Layoffs hit record low as workers remain in the driver’s seat

America’s jobs market ended 2021 in a markedly different climate from the one in which the year began: The numbers of open jobs and people walking off the job appeared to stabilize in December — albeit at stratospheric levels — according to the new Job Openings and Labor Turnover Survey released Tuesday.

The number of people who quit their jobs in December fell slightly from the previous month’s record of 4.5 million, to 4.3 million. Economists say the data reflect the profound distortions remaining in the labor market nearly two years after the Covid-19 pandemic started spreading across the U.S.

There were 10.9 million job openings in December — a figure nearly triple that of a year ago and marginally higher than the 10.6 million job openings at the end of November.

The Bureau of Labor Statistics noted that job openings jumped by 133,000 at accommodation and food service employers.

“In general, it wasn’t a big surprise. We knew employers had a lot of need,” said Ron Hetrick, a senior economist at Emsi Burning Glass. “We’re still seeing most of our demand occurring in that lower-skilled worker population.”

The report also showed smaller increases in information services, nondurable goods manufacturing and education (state and local), which collectively totaled just over 100,000.

“Despite the omicron variant, demand for workers is still near record highs,” said Daniel Zhao, a senior economist at Glassdoor. “This is a sign employers are hoping that the omicron wave will be temporary.”

Rhea Moss, the director of data insights and customer intelligence at iCIMS, a recruiting software company, said nearly 11 million open jobs pointed to a growing recognition among employers of the need to move forward — pandemic or no pandemic.

“What we’re seeing now is there’s a comfort level,” she said. “You add this labor market situation with resignation rates where they are [and] companies can’t necessarily afford to stop hiring. It may be the start of better days in the hiring market.”

But first, labor market observers are bracing for more bad news in the near term. Even the most optimistic expect that the monthly jobs report set to be released Friday will reflect only modest growth in January, and some have even suggested that the reading could turn negative.

“I think we’re heading for another disappointing number,” Hetrick said. “Omicron was kind of on the upswing during their survey week in December. ... We’re not out of the woods.”

Many said the continued high number of people who are quitting their jobs suggests that wage growth — an imperfect, albeit common, proxy for inflationary pressure — will remain robust. Wages grew on a year-over-year basis by an average of 4.7 percent in December.

“It’s the seventh straight month of jobs openings above 10 million,” said Greg Bassuk, the CEO of AXS Investments. “The consistency of these high levels is going to be a factor in seeing more extended levels of wage growth. This is one of those reports the Federal Reserve has really been keeping a close eye on.”

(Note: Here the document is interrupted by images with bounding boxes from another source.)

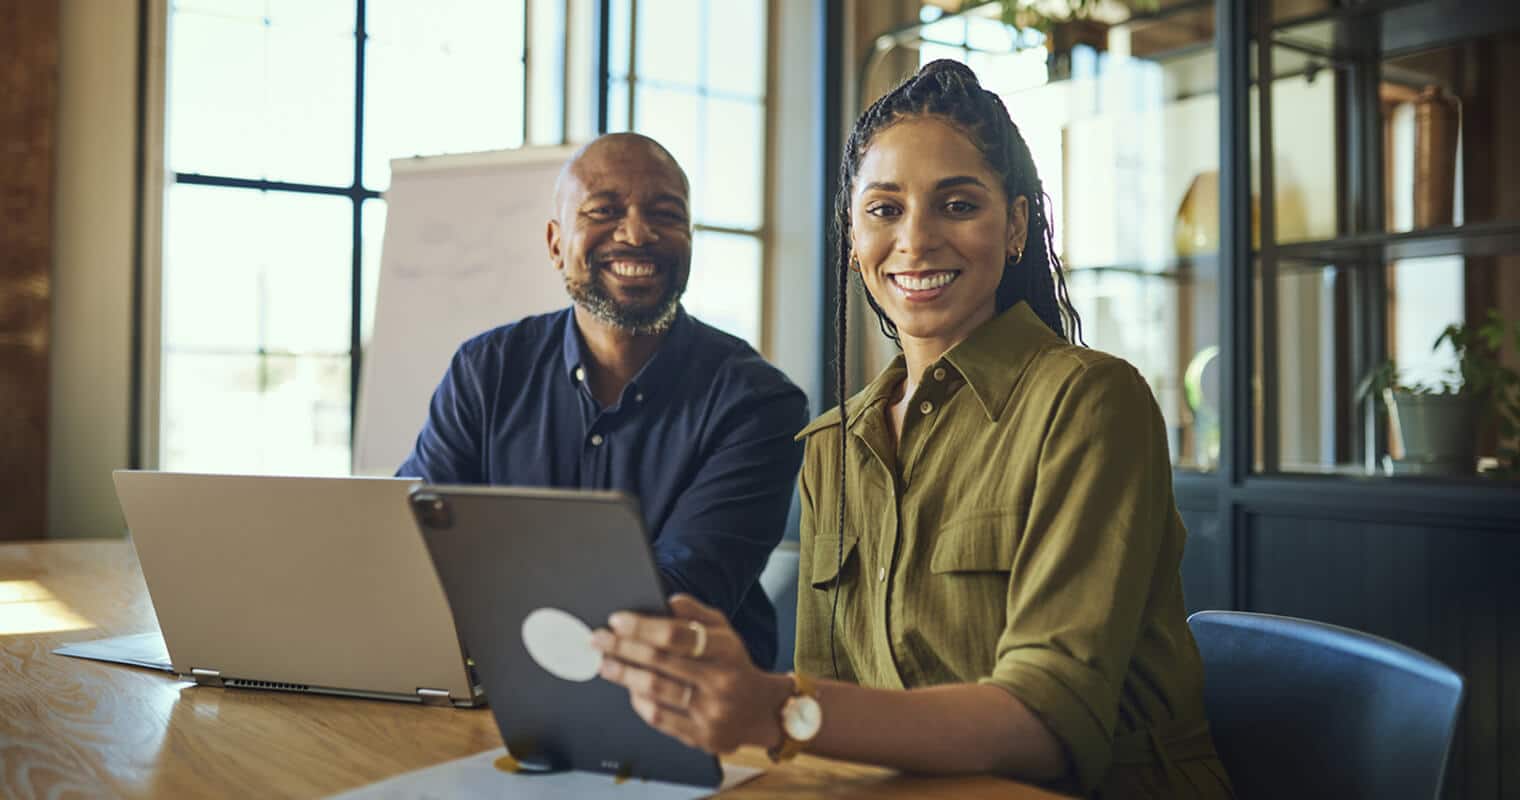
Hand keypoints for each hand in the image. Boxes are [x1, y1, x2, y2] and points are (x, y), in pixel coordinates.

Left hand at [592, 594, 791, 754]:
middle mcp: (720, 681)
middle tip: (599, 640)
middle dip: (622, 648)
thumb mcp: (724, 632)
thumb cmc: (734, 665)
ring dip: (623, 675)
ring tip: (605, 663)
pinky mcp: (701, 737)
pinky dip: (639, 701)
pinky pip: (659, 717)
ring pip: (655, 691)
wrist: (760, 711)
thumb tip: (668, 601)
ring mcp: (711, 712)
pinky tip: (629, 688)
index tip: (617, 619)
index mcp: (726, 650)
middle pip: (660, 662)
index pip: (676, 635)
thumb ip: (697, 613)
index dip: (642, 626)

Zhao said, “Quits in general are a strong indication that wages are on the rise, because many of these workers who are quitting are leaving for better opportunities.” But he pushed back against the idea that runaway inflation is a foregone conclusion.

“Certainly, the longer that we see sustained inflation the more pressure that puts on employers to raise wages to actually keep up with that inflation,” he said. “At this point, we aren’t seeing strong evidence of a wage price spiral.”

Others argued that higher productivity, combined with investment aimed at sustaining and generating further gains in worker output, could help mitigate the economic impact of higher wages and salaries.

“Not all wage costs need to go to price increases,” said Luke Tilley, the chief economist at Wilmington Trust. “We do have strong productivity growth right now, so that’s one thing that would lessen the impact of this wage growth going into prices.”

In addition, the flip side of employees’ being increasingly willing to quit is that employers are pulling out all the stops to retain the workers they have — and companies are willing to spend money on workers and workplaces to do it.

“We’re very focused on the dramatic amount of investment in technology capex,” or capital expenditures, Tilley said.

Layoffs dropped to 1.2 million in December, the lowest since the Bureau of Labor Statistics began tracking. “The record low layoff rate suggests that employers are holding on to the workers they do have. Employers are extremely focused on retention,” Zhao said.

On balance, it could be a positive for businesses as well as workers in the longer term if the labor market emerges into a post-pandemic world with workers who are better adapted to the current workforce demands, thanks to investments in productivity-boosting equipment and training.

“Employers are investing more in upskilling and job training because they need to keep up with the shortage of workers,” Zhao said. “We have heard of employers doing more to offer on-the-job training or skill development. Employers are more willing to give workers a second chance rather than letting them go.”